About this exercise:
Every entry is to be returned as it stands, apart from the pictures.

◆ ◆ ◆ ◆ ◆ ◆ ◆

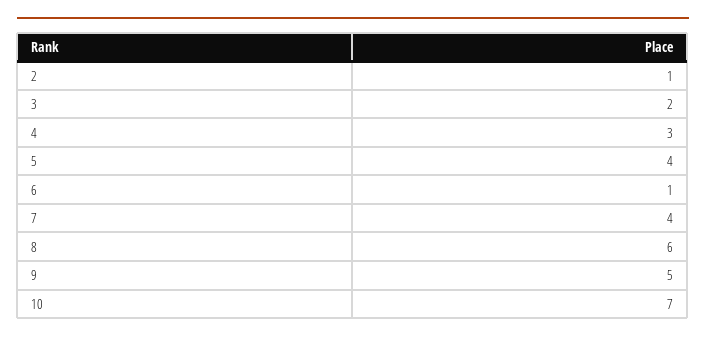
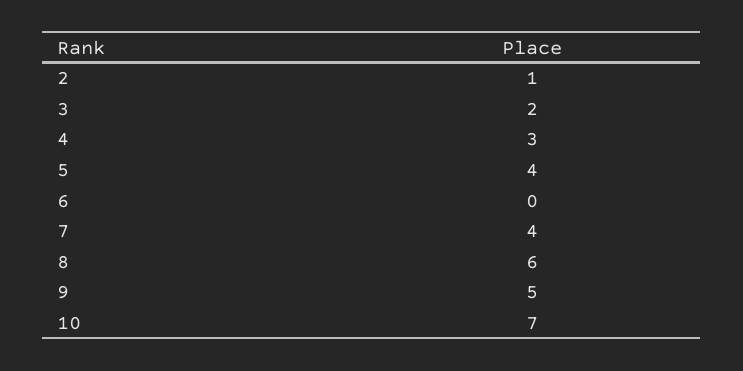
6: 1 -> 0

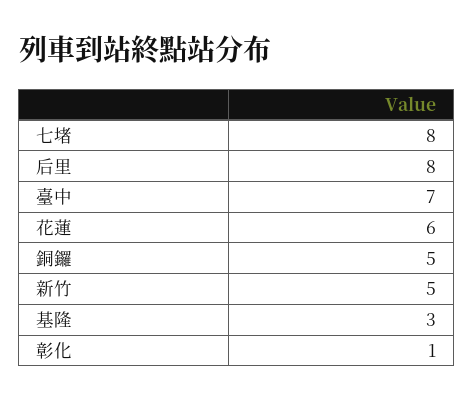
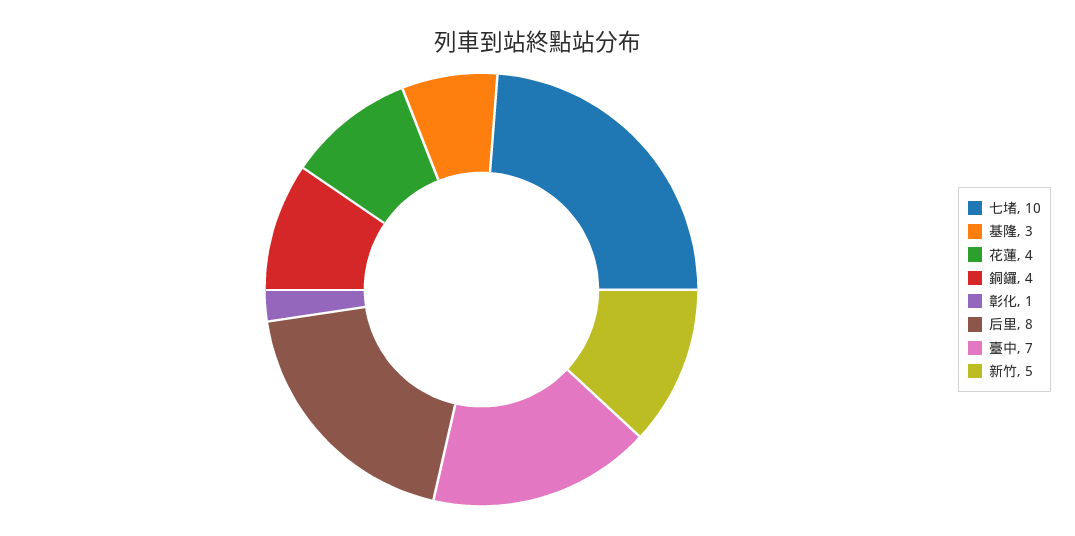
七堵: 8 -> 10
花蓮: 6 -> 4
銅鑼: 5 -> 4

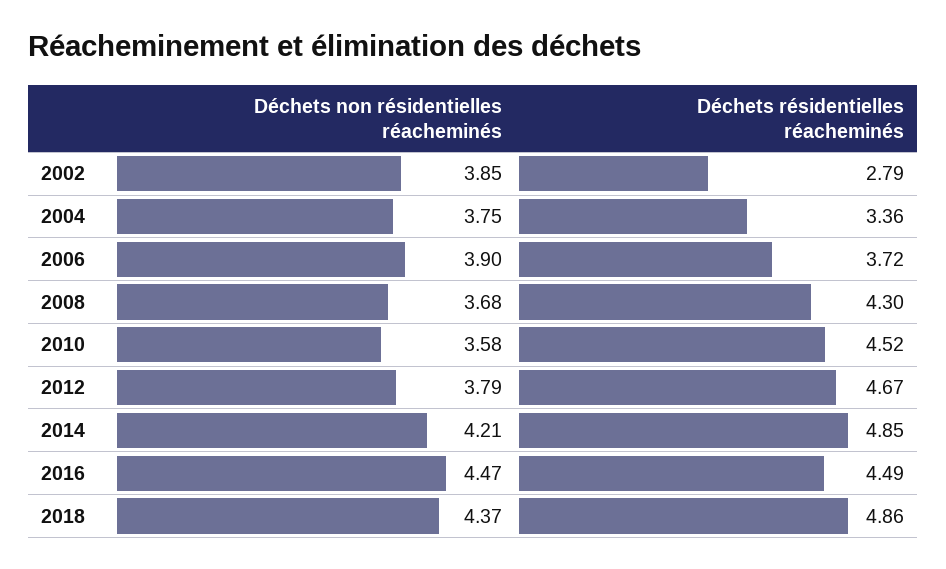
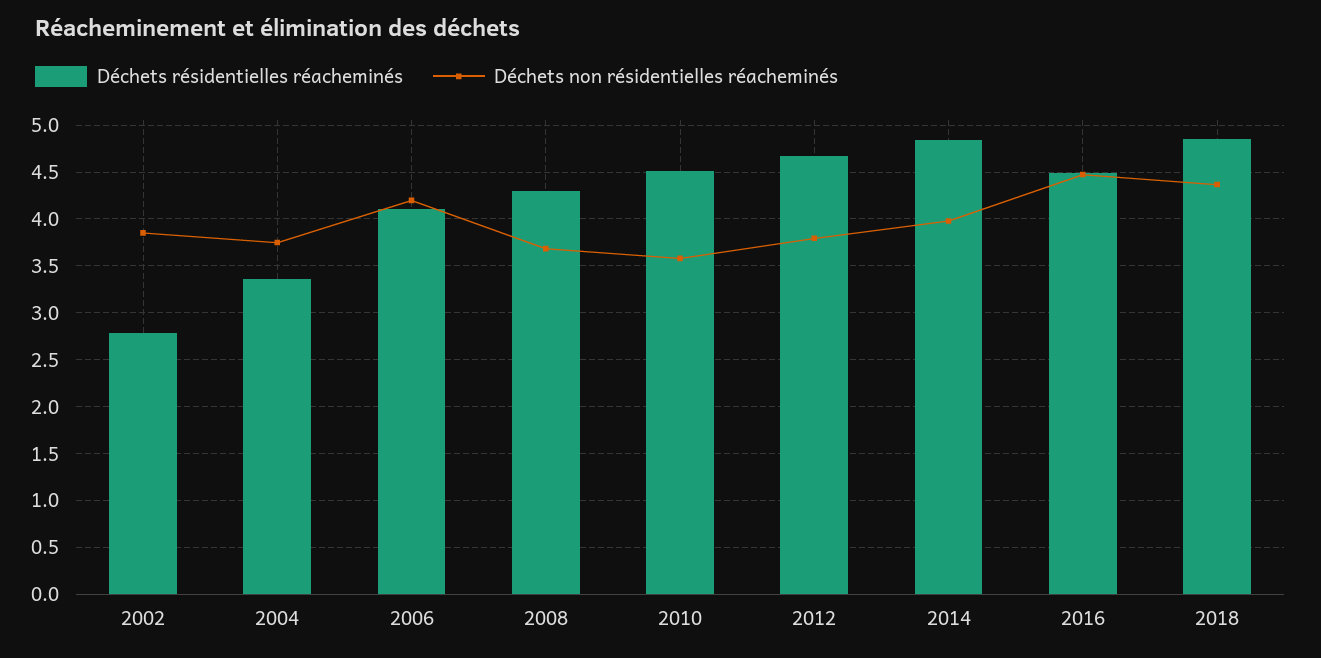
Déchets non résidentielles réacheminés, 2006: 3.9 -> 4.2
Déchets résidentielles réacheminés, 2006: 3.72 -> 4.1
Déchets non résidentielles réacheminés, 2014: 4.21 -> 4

◆ ◆ ◆ ◆ ◆ ◆ ◆

Task response:
6: 1 -> 0

七堵: 8 -> 10
花蓮: 6 -> 4
銅鑼: 5 -> 4

Déchets non résidentielles réacheminés, 2006: 3.9 -> 4.2
Déchets résidentielles réacheminés, 2006: 3.72 -> 4.1
Déchets non résidentielles réacheminés, 2014: 4.21 -> 4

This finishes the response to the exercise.